Cresting the Finestre with a growing advantage, Yates then linked up with teammate Wout van Aert, who dropped back from the break to help drive him across the valley towards Sestriere. The tactical momentum was now firmly in Yates’ favour, yet belief still lagged behind reality.
Asked when he finally allowed himself to think the Giro was his, the answer underlined just how deeply past experience shaped his thinking. “It sounds ridiculous because the gap was so big, but I truly never believed it until about 200m from the finish line.”

When nothing goes wrong, everything feels different

That disbelief cannot be separated from Yates’ broader Grand Tour story. For years, his races have been defined by small moments arriving at the worst possible time. This Giro was different, not because it was flawless in execution, but because it was uninterrupted.

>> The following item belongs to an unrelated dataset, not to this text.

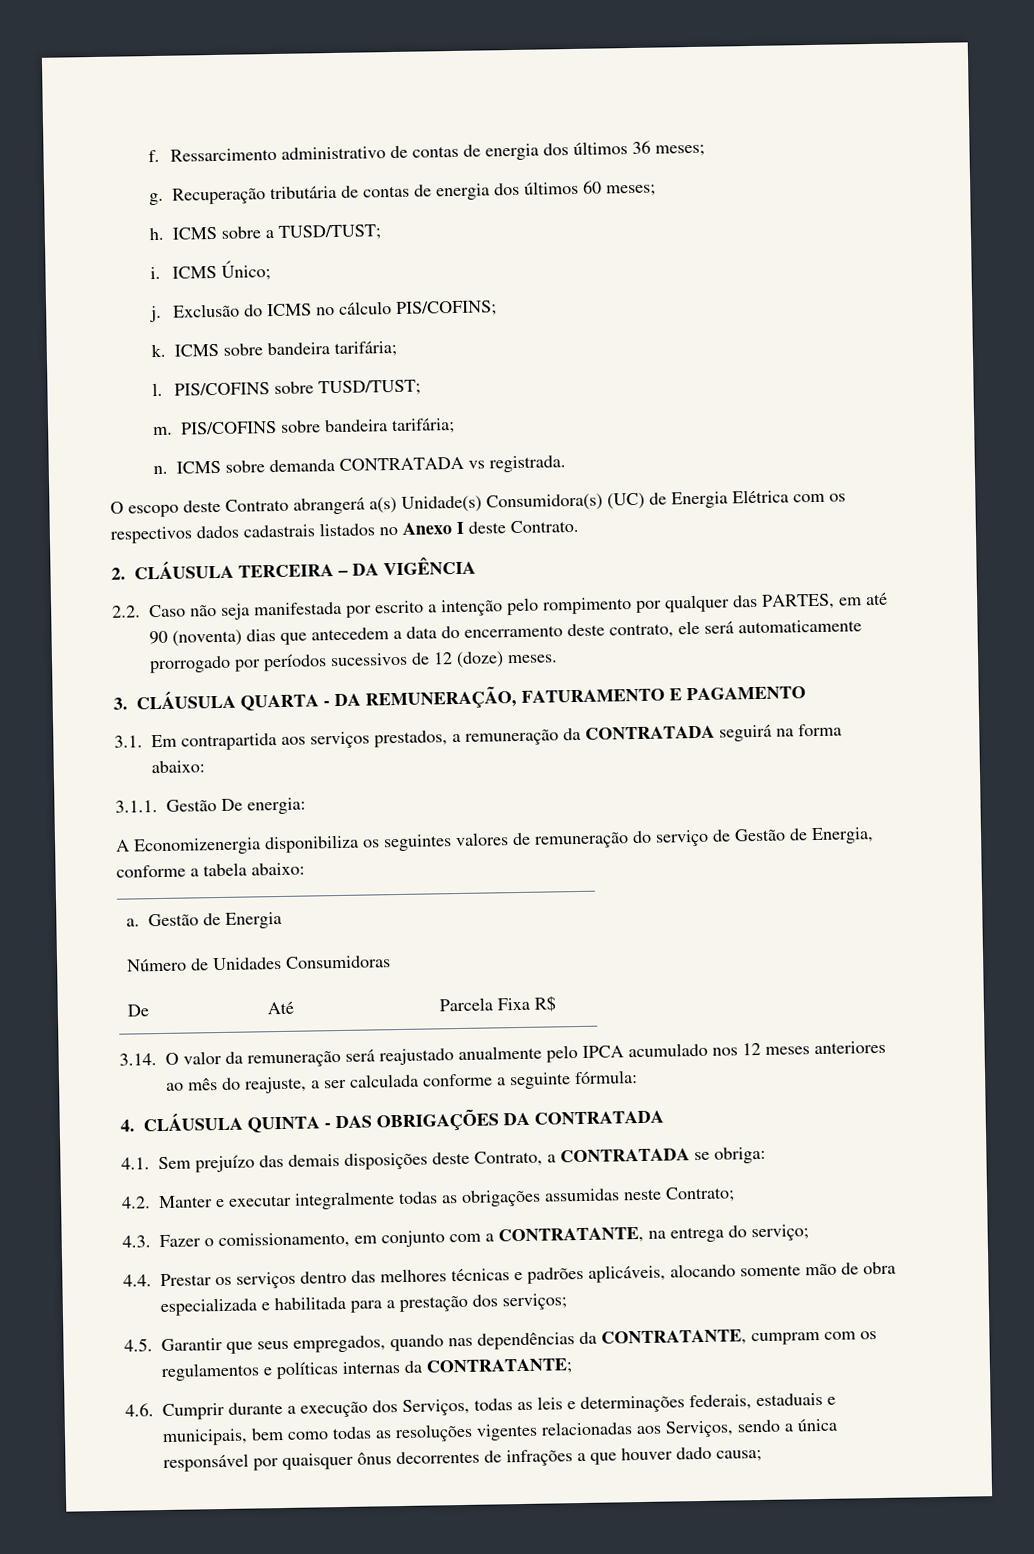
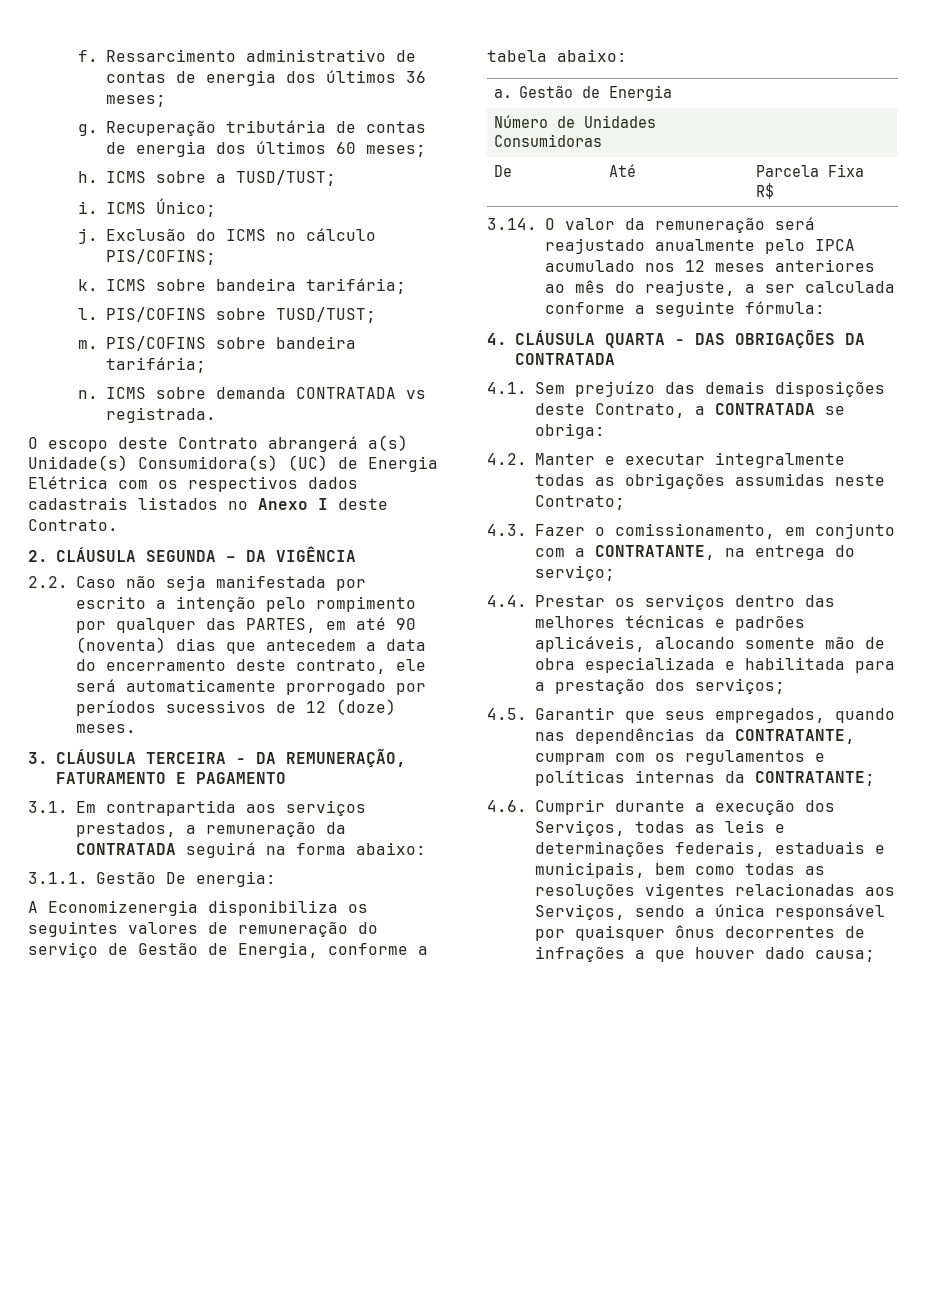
[238,564,334,578] TERCEIRA -> [146,550,216,562] SEGUNDA
[240,694,319,711] QUARTA -> [146,752,226,764] TERCEIRA
[247,1116,320,1133] QUINTA -> [605,333,665,348] QUARTA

“The whole race, and that day, it went perfectly. I couldn't have dreamed it,” Yates said. “And this year it was so smooth. Unbelievable.”
The victory marked his second Grand Tour title after the 2018 Vuelta a Espana, but its significance ran deeper than statistics. This was the rare experience of a three week race unfolding without the familiar sense that something was about to go wrong.
Looking ahead, Yates confirmed that plans for next season are still being finalised, adding that “we'll find out soon” whether a Giro title defence is part of his programme.
For now, the defining memory of his Giro is not the jersey or the podium, but the novelty of finishing a Grand Tour without waiting for disaster. One race where timing finally worked in his favour, and where belief arrived just in time.